Goal of the exercise
Substitute "List the document elements" for each occurrence of "Identify the document elements" in the rows below. Reproduce the rows with every other line left unchanged.

___ Material to process

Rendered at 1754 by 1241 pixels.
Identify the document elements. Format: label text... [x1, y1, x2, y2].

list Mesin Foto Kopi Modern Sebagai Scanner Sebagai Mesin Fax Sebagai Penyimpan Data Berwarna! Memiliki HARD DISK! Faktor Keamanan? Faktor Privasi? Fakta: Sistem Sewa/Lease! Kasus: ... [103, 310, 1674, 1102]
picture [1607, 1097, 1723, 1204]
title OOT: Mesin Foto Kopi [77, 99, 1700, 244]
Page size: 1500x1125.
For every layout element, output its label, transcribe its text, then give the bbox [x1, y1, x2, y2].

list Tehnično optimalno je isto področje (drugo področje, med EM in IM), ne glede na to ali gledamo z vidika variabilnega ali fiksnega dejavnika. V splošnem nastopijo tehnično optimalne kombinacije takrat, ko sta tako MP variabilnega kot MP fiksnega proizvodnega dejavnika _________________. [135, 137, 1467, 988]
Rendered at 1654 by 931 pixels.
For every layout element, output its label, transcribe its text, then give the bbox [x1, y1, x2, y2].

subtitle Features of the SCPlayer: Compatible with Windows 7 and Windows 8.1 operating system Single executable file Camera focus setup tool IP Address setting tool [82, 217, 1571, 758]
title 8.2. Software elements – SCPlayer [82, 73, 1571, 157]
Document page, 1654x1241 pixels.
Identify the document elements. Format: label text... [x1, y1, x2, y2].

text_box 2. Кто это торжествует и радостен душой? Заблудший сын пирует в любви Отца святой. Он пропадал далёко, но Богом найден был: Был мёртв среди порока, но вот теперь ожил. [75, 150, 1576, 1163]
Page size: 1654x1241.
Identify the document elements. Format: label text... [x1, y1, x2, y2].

______

Correct output
Rendered at 1754 by 1241 pixels.
List the document elements. Format: label text... [x1, y1, x2, y2].

list Mesin Foto Kopi Modern Sebagai Scanner Sebagai Mesin Fax Sebagai Penyimpan Data Berwarna! Memiliki HARD DISK! Faktor Keamanan? Faktor Privasi? Fakta: Sistem Sewa/Lease! Kasus: ... [103, 310, 1674, 1102]
picture [1607, 1097, 1723, 1204]
title OOT: Mesin Foto Kopi [77, 99, 1700, 244]
Page size: 1500x1125.
For every layout element, output its label, transcribe its text, then give the bbox [x1, y1, x2, y2].

list Tehnično optimalno je isto področje (drugo področje, med EM in IM), ne glede na to ali gledamo z vidika variabilnega ali fiksnega dejavnika. V splošnem nastopijo tehnično optimalne kombinacije takrat, ko sta tako MP variabilnega kot MP fiksnega proizvodnega dejavnika _________________. [135, 137, 1467, 988]
Rendered at 1654 by 931 pixels.
For every layout element, output its label, transcribe its text, then give the bbox [x1, y1, x2, y2].

subtitle Features of the SCPlayer: Compatible with Windows 7 and Windows 8.1 operating system Single executable file Camera focus setup tool IP Address setting tool [82, 217, 1571, 758]
title 8.2. Software elements – SCPlayer [82, 73, 1571, 157]
Document page, 1654x1241 pixels.
List the document elements. Format: label text... [x1, y1, x2, y2].

text_box 2. Кто это торжествует и радостен душой? Заблудший сын пирует в любви Отца святой. Он пропадал далёко, но Богом найден был: Был мёртв среди порока, но вот теперь ожил. [75, 150, 1576, 1163]
Page size: 1654x1241.
List the document elements. Format: label text... [x1, y1, x2, y2].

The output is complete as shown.